__Task objective__.
Copy out the text below on Ohio's new child support rules, word for word from start to finish.

── Text section ──

Sep 2, 2008

New child support rules hit low income parents in the wallet

The Ohio Department of Job and Family Services’ Office of Child Support is proceeding to implement new provisions related to cash medical support. Cash medical support is an additional cash obligation imposed on the non-custodial parent that was intended by the federal government to help offset the cost of health insurance premiums paid by the custodial parent and/or help cover the cost of uninsured medical costs, things that Ohio was already dealing with in its child support orders. But instead of using the cash medical provisions to help custodial parents, Ohio has instead chosen to use the provisions primarily as a way to recover Medicaid costs. As a result, low income working custodial parents with a child on Medicaid will now receive less child support.

───
── Data for review ──

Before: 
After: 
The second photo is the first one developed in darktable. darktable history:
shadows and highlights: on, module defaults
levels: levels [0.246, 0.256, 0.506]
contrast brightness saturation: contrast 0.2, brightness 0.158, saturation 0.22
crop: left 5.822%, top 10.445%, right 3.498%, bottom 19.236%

───
── Data for review ──

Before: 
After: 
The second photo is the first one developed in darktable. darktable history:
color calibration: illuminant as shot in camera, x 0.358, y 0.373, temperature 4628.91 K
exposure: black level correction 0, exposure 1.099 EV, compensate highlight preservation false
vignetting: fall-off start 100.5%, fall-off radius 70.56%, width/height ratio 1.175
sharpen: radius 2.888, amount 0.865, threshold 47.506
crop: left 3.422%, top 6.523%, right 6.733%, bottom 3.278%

───
── Data for review ──

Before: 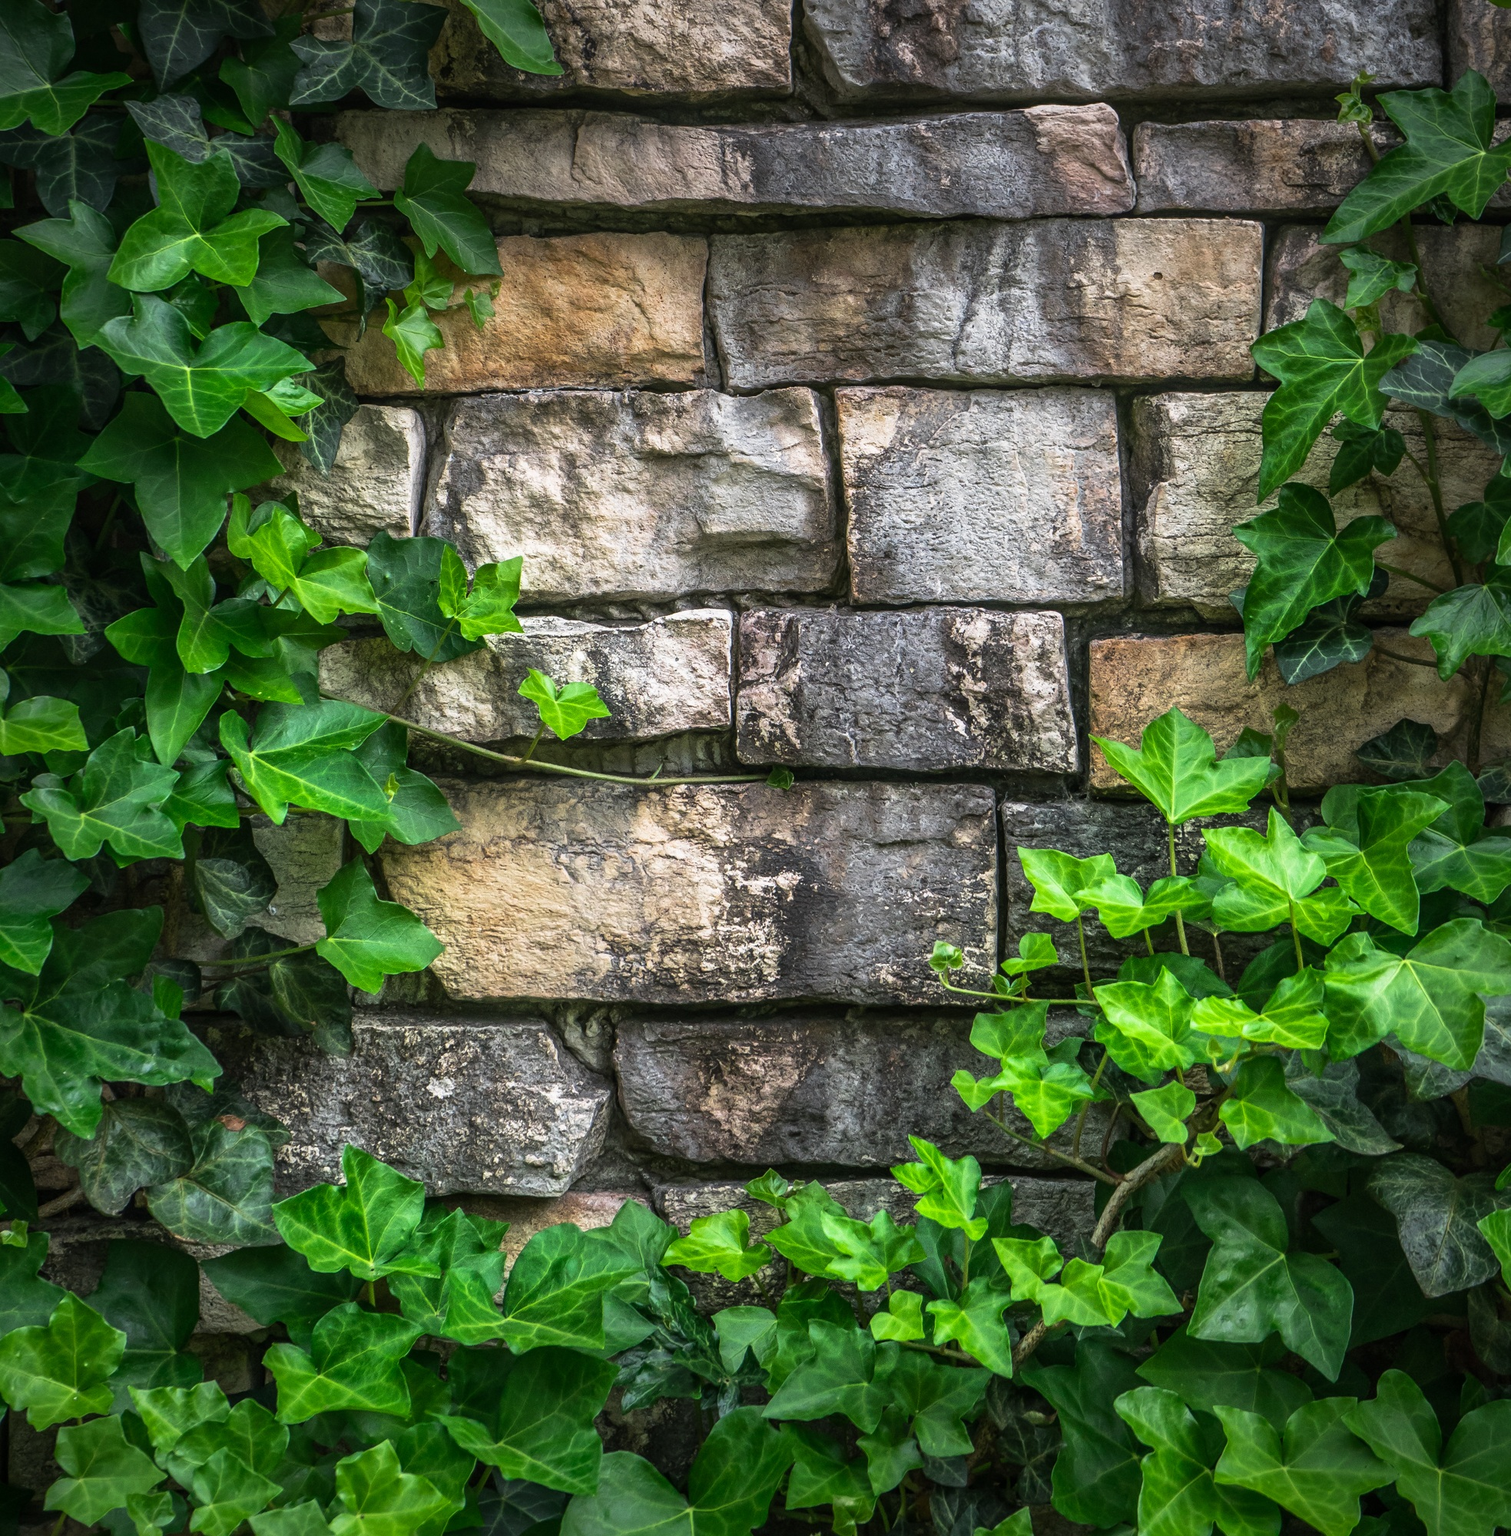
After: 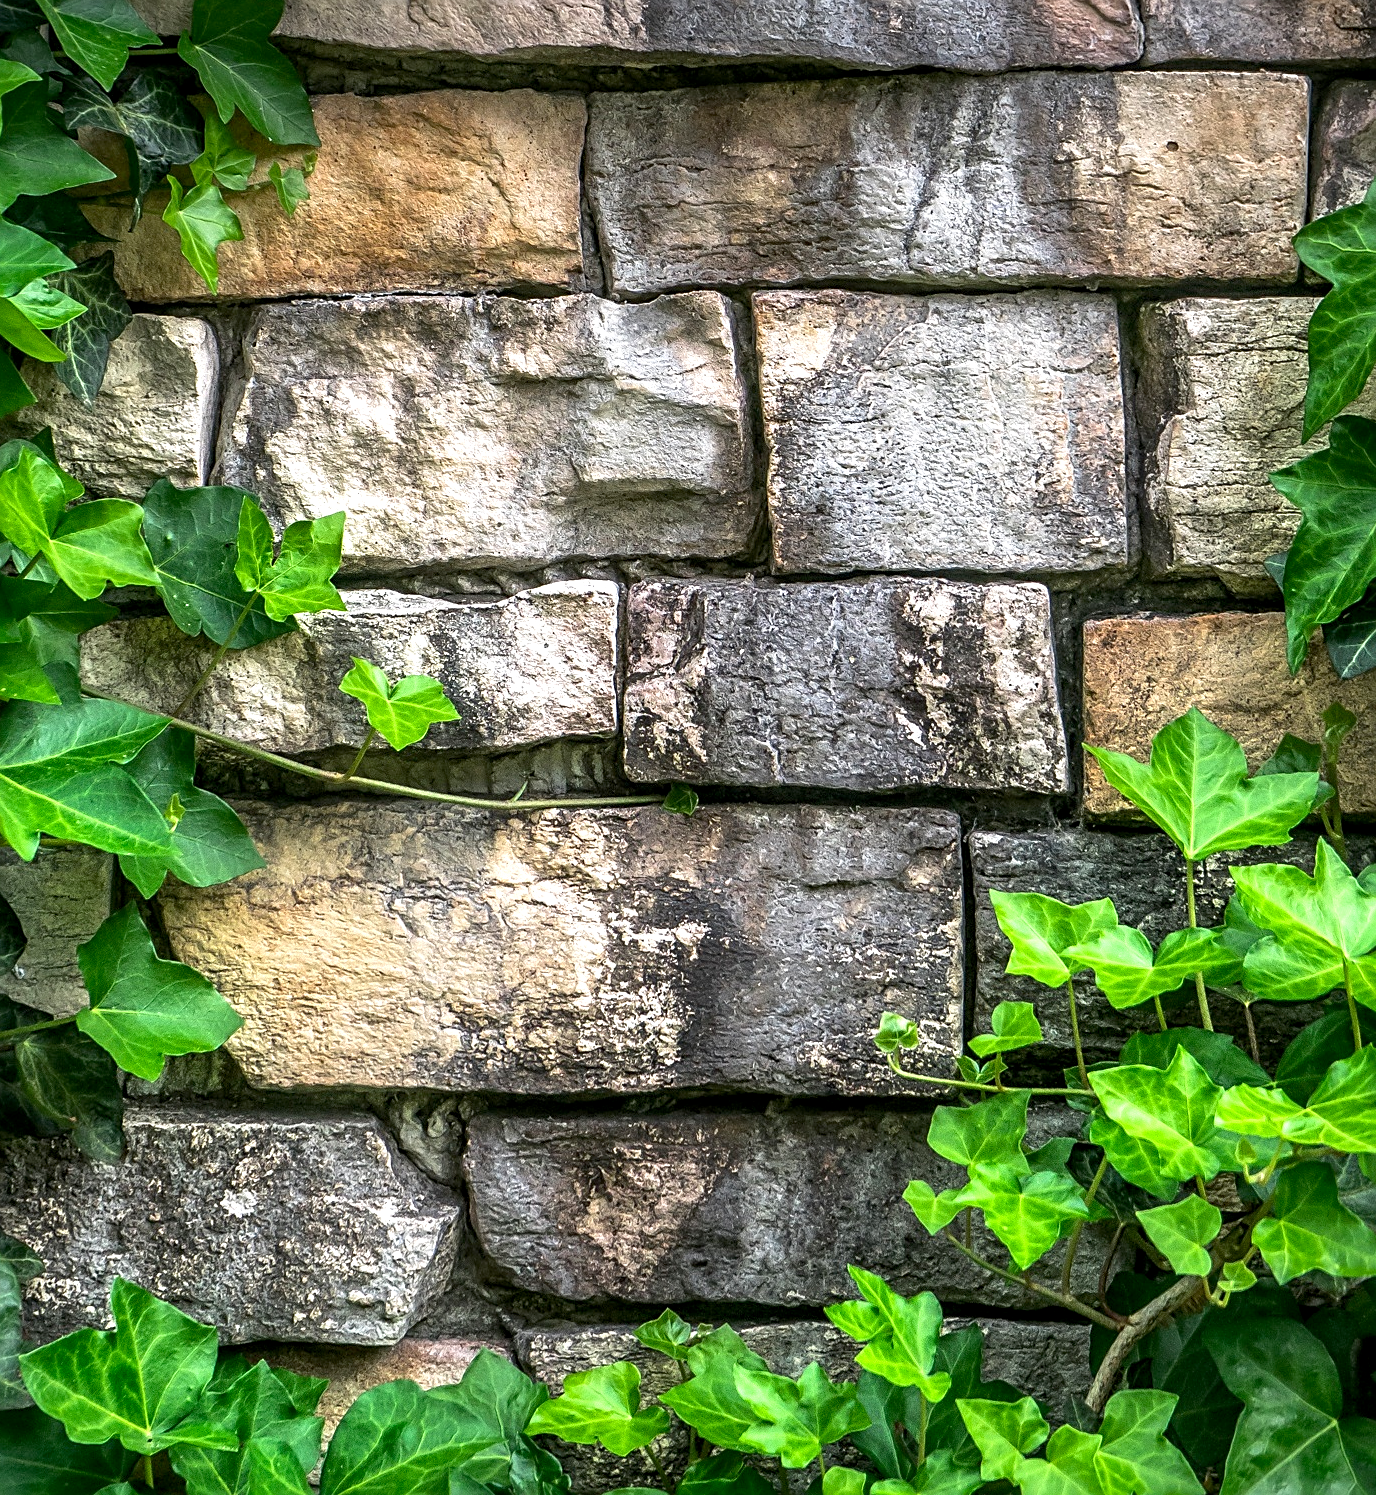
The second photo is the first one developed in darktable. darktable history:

───

__Output of the task__.
Sep 2, 2008

New child support rules hit low income parents in the wallet

The Ohio Department of Job and Family Services’ Office of Child Support is proceeding to implement new provisions related to cash medical support. Cash medical support is an additional cash obligation imposed on the non-custodial parent that was intended by the federal government to help offset the cost of health insurance premiums paid by the custodial parent and/or help cover the cost of uninsured medical costs, things that Ohio was already dealing with in its child support orders. But instead of using the cash medical provisions to help custodial parents, Ohio has instead chosen to use the provisions primarily as a way to recover Medicaid costs. As a result, low income working custodial parents with a child on Medicaid will now receive less child support.